PROVIDED DATA
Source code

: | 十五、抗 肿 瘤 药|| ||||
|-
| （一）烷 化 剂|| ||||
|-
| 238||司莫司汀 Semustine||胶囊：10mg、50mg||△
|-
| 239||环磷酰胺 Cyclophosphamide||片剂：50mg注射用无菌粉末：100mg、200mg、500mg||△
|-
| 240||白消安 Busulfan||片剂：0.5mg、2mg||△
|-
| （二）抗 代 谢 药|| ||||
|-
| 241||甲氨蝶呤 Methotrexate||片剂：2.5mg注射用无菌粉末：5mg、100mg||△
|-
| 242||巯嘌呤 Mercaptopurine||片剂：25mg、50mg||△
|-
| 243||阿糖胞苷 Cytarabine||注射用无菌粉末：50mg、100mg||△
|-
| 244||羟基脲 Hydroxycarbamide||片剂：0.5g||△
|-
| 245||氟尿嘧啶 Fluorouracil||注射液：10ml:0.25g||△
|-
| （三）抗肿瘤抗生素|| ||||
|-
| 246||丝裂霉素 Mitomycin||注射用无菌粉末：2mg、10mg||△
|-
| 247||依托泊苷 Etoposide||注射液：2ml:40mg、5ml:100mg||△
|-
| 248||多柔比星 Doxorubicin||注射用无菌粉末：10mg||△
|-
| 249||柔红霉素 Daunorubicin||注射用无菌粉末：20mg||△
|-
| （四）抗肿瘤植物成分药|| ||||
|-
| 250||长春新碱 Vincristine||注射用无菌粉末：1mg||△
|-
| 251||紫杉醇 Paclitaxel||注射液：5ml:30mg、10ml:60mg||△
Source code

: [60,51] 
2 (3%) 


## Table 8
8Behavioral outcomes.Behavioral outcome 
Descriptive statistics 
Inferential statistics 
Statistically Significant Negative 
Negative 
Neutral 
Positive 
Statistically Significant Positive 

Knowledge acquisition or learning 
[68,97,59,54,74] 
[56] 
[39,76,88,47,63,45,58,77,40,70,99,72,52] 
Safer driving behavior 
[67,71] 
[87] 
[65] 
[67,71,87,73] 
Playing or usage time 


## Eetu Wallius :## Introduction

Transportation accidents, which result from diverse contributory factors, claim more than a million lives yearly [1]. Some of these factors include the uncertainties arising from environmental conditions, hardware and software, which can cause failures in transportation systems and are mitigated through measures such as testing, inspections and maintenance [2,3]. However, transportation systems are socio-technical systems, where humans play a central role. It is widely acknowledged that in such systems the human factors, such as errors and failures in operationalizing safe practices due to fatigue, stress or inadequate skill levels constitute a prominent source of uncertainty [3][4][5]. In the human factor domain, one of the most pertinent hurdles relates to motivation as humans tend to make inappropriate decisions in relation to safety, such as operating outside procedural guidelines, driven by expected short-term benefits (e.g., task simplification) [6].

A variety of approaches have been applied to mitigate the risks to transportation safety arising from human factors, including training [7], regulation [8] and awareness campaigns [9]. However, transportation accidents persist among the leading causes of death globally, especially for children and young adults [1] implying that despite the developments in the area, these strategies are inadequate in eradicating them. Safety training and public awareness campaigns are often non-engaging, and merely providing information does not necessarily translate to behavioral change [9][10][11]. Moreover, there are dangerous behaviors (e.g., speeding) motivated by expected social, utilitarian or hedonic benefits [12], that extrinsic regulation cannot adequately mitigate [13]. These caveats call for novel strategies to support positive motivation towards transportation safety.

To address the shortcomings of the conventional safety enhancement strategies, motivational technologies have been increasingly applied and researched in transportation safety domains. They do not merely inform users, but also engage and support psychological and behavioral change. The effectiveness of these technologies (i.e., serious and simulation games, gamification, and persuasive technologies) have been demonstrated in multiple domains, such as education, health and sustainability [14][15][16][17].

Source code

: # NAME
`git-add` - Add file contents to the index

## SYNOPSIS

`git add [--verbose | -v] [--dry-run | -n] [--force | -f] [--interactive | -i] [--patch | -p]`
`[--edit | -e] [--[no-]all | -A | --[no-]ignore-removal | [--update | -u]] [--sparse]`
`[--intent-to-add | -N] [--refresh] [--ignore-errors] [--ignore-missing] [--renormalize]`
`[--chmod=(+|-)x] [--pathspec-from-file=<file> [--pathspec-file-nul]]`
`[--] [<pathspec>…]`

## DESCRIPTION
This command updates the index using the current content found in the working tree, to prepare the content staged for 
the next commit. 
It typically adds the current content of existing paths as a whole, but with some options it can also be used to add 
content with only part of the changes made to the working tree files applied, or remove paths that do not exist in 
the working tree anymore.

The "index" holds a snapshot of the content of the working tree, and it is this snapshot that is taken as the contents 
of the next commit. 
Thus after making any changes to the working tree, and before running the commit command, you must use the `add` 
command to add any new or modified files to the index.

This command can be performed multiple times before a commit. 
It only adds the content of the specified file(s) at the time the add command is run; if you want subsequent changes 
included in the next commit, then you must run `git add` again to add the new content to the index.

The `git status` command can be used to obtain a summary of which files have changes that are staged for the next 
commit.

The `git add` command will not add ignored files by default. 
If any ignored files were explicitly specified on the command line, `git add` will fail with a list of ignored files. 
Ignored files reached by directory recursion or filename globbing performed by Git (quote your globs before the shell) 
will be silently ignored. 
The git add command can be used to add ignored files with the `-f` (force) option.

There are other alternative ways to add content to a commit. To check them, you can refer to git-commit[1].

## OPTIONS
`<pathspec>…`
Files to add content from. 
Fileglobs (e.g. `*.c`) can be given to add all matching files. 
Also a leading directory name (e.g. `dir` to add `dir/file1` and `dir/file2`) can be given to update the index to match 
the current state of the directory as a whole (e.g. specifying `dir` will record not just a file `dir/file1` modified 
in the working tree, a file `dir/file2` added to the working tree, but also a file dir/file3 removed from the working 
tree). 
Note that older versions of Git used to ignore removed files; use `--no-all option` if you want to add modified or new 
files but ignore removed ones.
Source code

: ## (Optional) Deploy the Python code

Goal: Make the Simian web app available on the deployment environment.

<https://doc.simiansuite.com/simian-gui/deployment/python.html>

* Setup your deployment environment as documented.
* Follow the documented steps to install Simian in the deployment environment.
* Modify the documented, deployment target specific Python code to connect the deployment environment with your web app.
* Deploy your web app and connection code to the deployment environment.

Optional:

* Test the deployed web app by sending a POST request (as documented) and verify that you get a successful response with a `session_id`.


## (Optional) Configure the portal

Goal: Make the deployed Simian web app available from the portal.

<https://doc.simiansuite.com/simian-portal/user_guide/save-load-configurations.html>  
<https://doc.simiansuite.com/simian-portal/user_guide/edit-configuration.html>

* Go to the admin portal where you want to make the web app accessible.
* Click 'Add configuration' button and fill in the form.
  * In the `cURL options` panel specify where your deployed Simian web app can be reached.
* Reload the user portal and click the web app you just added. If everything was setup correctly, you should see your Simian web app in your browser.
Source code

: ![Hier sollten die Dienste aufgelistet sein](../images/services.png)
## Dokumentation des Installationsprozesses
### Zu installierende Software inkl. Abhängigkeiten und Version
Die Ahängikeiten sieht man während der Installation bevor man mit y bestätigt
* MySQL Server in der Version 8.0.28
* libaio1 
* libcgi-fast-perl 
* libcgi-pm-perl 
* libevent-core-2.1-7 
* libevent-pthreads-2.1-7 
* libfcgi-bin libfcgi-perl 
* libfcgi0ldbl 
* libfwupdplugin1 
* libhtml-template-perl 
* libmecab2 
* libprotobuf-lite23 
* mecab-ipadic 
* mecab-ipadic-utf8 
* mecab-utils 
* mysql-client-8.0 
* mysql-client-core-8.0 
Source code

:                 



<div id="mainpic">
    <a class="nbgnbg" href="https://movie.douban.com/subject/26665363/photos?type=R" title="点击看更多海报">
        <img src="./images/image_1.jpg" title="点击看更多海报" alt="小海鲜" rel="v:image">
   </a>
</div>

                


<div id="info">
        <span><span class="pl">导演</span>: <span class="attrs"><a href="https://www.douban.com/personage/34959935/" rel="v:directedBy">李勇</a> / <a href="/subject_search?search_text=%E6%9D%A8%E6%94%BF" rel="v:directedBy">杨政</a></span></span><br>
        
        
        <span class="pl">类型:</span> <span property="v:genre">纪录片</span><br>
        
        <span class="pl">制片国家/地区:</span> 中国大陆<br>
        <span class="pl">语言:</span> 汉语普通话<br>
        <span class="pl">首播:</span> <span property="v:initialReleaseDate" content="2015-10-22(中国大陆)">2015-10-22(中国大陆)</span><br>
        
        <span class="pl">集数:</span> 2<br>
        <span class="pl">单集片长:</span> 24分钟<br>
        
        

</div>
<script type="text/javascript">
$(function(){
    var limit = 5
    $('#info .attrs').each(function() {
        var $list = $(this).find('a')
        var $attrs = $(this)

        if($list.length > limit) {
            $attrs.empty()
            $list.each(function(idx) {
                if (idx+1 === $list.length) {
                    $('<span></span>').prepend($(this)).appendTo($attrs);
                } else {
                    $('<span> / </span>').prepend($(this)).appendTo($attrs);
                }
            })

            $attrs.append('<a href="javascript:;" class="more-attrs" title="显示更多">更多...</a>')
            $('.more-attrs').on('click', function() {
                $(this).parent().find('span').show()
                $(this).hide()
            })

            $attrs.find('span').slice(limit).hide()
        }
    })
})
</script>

REQUIRED ACTION
Report each line of the entries where the word "tree" occurs.

TASK RESULT
This command updates the index using the current content found in the working tree, to prepare the content staged for 
content with only part of the changes made to the working tree files applied, or remove paths that do not exist in 
the working tree anymore.
The "index" holds a snapshot of the content of the working tree, and it is this snapshot that is taken as the contents 
Thus after making any changes to the working tree, and before running the commit command, you must use the `add` 
in the working tree, a file `dir/file2` added to the working tree, but also a file dir/file3 removed from the working 
tree). 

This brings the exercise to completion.